WHAT IS REQUIRED
While you copy the lines below, skip the pictures and keep the rest exact.

DATA EXCERPTS
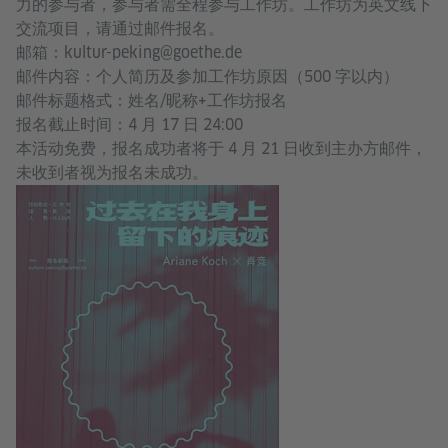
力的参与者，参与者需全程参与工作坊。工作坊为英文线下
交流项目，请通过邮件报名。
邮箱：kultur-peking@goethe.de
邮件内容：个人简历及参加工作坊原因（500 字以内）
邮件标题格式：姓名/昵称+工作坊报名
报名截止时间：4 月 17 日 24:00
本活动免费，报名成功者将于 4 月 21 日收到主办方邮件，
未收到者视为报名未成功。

ANSWER TO THE PROBLEM
力的参与者，参与者需全程参与工作坊。工作坊为英文线下
交流项目，请通过邮件报名。
邮箱：kultur-peking@goethe.de
邮件内容：个人简历及参加工作坊原因（500 字以内）
邮件标题格式：姓名/昵称+工作坊报名
报名截止时间：4 月 17 日 24:00
本活动免费，报名成功者将于 4 月 21 日收到主办方邮件，
未收到者视为报名未成功。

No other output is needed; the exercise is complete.